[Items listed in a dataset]
* * * * *
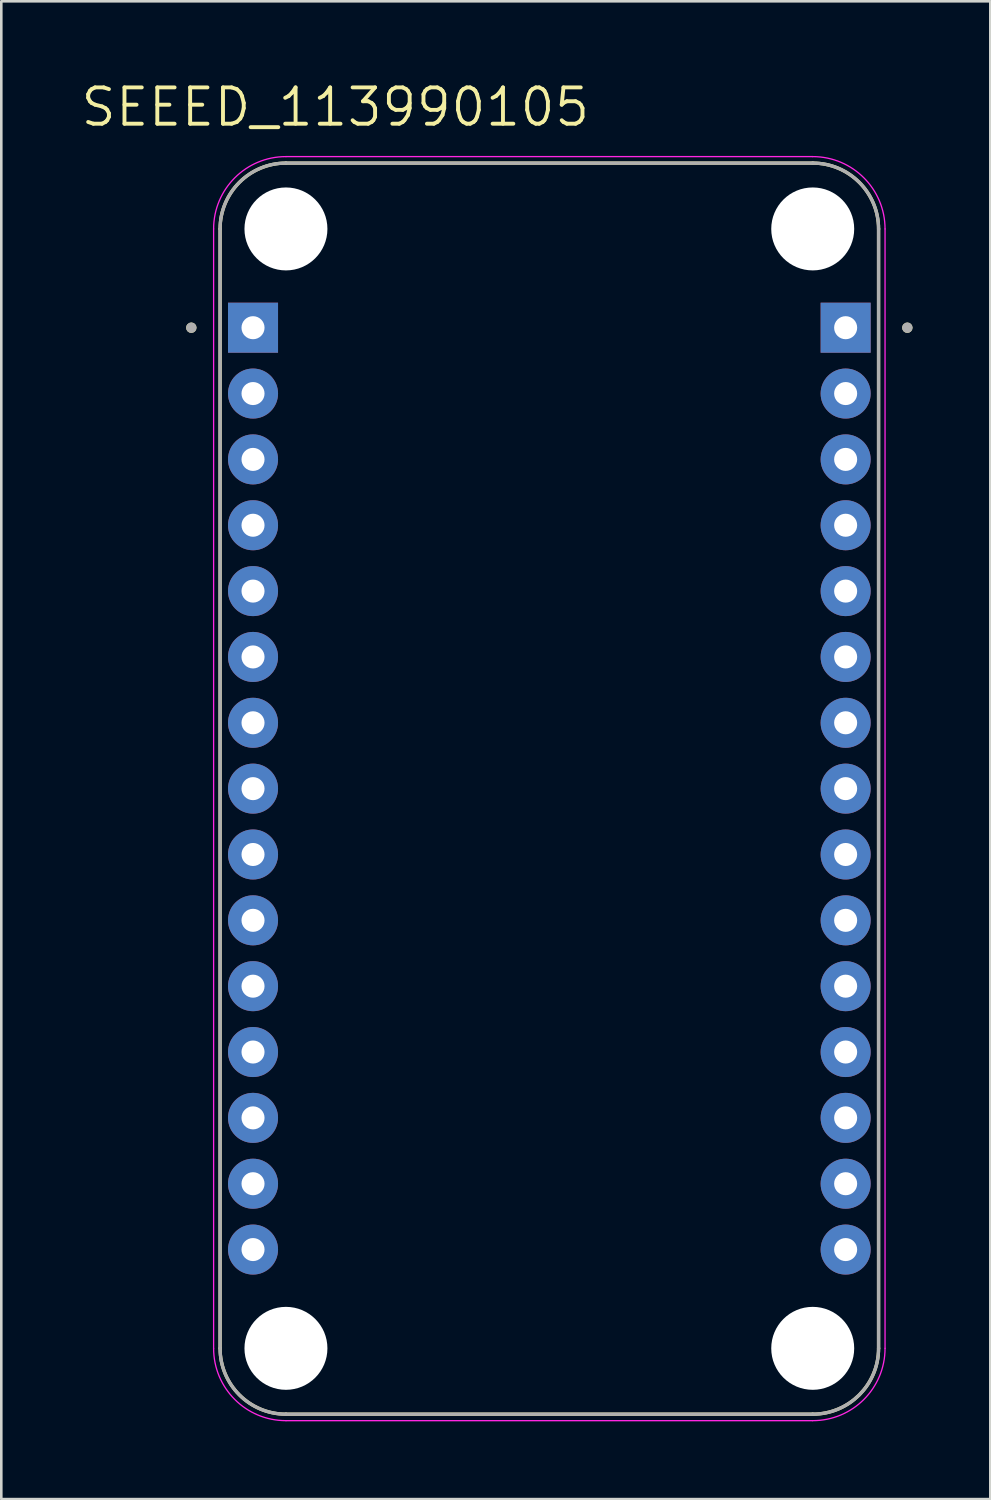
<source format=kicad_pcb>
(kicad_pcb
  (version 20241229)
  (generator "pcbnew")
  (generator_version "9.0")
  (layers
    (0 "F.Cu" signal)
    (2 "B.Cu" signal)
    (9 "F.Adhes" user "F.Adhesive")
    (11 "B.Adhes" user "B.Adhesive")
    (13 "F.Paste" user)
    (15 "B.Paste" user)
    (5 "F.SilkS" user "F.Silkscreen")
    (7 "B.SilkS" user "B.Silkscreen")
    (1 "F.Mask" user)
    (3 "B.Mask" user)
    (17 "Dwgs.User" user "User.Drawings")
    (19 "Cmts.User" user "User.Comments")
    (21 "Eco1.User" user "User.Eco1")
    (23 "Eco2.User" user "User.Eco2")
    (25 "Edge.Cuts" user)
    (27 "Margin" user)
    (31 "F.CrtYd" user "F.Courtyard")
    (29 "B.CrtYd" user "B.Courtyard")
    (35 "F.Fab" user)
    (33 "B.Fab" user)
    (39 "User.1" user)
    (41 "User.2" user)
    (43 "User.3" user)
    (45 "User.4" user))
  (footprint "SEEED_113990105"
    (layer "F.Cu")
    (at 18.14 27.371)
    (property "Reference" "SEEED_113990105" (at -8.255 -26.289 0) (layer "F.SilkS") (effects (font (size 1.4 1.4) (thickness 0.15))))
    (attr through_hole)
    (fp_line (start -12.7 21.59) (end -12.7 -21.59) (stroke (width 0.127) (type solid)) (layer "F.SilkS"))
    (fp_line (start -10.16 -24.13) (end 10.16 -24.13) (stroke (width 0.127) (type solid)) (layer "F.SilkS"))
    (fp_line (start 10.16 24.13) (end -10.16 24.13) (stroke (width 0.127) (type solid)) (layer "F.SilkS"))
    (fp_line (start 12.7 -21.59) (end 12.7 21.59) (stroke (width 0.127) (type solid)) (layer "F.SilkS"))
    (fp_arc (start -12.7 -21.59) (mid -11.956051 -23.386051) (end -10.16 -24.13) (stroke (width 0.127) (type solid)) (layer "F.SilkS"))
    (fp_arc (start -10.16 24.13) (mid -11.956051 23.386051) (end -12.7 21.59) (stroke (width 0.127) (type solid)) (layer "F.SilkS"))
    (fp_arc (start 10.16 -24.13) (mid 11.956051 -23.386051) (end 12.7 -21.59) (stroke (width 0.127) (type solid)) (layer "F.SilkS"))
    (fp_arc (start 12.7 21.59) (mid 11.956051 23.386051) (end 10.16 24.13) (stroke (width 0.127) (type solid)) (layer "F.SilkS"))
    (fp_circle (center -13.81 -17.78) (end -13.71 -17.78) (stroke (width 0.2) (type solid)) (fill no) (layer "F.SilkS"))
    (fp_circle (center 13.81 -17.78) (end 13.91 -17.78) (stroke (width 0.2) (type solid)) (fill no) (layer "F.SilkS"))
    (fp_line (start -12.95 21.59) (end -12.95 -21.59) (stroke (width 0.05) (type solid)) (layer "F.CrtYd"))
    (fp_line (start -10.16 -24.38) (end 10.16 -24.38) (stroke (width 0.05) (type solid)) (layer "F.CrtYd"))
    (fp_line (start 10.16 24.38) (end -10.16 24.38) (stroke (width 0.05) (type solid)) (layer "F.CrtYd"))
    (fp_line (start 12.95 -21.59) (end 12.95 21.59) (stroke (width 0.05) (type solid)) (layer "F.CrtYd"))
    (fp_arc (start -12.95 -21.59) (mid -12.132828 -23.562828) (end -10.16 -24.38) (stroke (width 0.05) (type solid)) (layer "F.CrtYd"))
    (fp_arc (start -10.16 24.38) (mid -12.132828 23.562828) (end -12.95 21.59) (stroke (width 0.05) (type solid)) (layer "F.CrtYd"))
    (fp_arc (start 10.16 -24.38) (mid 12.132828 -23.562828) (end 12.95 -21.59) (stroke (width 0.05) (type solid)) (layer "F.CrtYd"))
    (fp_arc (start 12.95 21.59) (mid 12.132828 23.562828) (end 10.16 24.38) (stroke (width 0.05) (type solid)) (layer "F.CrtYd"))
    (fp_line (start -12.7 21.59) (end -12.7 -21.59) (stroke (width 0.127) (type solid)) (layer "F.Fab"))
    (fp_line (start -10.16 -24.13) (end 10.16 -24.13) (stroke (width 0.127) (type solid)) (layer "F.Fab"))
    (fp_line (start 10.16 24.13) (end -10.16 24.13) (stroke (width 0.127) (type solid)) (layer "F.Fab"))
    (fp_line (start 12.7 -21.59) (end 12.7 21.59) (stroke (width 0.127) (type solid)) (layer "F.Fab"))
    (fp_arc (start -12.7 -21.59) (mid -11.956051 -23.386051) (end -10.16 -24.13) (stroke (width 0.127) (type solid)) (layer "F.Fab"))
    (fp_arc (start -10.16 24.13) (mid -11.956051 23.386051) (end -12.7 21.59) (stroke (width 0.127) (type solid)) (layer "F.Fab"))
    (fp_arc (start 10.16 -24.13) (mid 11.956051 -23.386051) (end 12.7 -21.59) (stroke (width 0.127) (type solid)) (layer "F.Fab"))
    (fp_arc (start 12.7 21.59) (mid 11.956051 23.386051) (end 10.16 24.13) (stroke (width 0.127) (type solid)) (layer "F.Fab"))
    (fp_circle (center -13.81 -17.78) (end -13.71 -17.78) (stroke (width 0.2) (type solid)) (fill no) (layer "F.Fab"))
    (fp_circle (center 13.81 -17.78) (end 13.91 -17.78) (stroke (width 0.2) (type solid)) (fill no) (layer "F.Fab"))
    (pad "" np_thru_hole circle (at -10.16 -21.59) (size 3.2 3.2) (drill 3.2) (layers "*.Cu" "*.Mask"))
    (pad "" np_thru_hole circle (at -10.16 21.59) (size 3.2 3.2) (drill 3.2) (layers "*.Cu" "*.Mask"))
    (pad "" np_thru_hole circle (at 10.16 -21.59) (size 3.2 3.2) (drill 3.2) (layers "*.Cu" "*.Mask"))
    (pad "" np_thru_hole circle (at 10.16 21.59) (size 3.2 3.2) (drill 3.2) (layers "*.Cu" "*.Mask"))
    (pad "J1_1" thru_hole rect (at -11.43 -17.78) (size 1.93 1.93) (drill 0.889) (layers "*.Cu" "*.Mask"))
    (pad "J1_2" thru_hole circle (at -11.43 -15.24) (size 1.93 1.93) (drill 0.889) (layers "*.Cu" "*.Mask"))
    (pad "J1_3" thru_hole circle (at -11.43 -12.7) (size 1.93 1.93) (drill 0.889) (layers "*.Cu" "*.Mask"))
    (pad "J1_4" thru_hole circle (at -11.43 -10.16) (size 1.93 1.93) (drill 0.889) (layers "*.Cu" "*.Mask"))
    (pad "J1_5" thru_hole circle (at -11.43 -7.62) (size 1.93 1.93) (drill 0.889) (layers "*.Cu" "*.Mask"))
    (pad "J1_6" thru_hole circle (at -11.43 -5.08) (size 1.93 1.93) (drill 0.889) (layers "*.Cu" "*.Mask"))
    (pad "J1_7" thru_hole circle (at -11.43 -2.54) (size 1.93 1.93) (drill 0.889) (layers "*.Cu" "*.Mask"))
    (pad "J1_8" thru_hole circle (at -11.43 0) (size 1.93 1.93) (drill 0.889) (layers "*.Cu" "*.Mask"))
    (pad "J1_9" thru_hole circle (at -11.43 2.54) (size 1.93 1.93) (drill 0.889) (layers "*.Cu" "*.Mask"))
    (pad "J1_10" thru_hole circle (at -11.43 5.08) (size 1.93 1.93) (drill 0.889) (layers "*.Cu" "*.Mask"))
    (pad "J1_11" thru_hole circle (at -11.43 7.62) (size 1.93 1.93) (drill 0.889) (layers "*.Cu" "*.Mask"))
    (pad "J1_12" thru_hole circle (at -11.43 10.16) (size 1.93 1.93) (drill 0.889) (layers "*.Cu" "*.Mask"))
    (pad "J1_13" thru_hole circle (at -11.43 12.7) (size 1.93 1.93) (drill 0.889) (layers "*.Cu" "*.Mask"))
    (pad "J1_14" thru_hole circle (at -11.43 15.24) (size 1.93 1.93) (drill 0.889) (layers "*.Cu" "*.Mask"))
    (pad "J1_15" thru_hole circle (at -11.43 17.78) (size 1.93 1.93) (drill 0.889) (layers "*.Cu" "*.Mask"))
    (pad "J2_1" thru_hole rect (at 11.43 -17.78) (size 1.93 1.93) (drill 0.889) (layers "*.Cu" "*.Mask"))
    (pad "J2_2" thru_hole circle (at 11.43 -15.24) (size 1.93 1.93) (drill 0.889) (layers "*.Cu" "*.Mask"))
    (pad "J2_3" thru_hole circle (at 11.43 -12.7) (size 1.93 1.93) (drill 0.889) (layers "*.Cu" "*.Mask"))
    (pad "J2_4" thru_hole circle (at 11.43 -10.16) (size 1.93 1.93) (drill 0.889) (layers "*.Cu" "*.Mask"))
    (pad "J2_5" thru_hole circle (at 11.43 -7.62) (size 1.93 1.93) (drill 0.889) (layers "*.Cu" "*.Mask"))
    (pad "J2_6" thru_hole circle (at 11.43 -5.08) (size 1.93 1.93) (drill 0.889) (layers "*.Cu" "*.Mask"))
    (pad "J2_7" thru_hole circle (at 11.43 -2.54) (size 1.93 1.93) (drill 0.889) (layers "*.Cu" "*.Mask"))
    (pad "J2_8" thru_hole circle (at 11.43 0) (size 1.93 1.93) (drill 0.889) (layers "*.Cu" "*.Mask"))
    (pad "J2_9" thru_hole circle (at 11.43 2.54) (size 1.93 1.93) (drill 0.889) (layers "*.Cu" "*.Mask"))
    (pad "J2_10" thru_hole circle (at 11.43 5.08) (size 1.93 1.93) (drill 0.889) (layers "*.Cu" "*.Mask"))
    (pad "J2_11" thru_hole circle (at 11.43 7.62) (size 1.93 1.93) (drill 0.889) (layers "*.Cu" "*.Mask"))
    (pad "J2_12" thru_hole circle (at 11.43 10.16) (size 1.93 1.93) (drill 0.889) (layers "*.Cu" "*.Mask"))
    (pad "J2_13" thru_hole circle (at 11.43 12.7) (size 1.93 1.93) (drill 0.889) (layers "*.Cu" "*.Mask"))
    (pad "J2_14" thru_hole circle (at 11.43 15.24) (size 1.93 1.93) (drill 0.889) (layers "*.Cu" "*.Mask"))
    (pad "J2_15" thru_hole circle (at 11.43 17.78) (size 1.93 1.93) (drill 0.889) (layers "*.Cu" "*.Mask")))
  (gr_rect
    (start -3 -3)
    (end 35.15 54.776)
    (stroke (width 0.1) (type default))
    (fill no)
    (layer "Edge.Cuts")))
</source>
* * * * *
### [EXERCISE DESCRIPTION]
Nothing should appear in the answer except the lines from the one containing "(at 11.43 15.24)" to the end of the data above, reproduced exactly.

### [TASK OUTPUT]
    (pad "J2_14" thru_hole circle (at 11.43 15.24) (size 1.93 1.93) (drill 0.889) (layers "*.Cu" "*.Mask"))
    (pad "J2_15" thru_hole circle (at 11.43 17.78) (size 1.93 1.93) (drill 0.889) (layers "*.Cu" "*.Mask")))
  (gr_rect
    (start -3 -3)
    (end 35.15 54.776)
    (stroke (width 0.1) (type default))
    (fill no)
    (layer "Edge.Cuts")))
</source>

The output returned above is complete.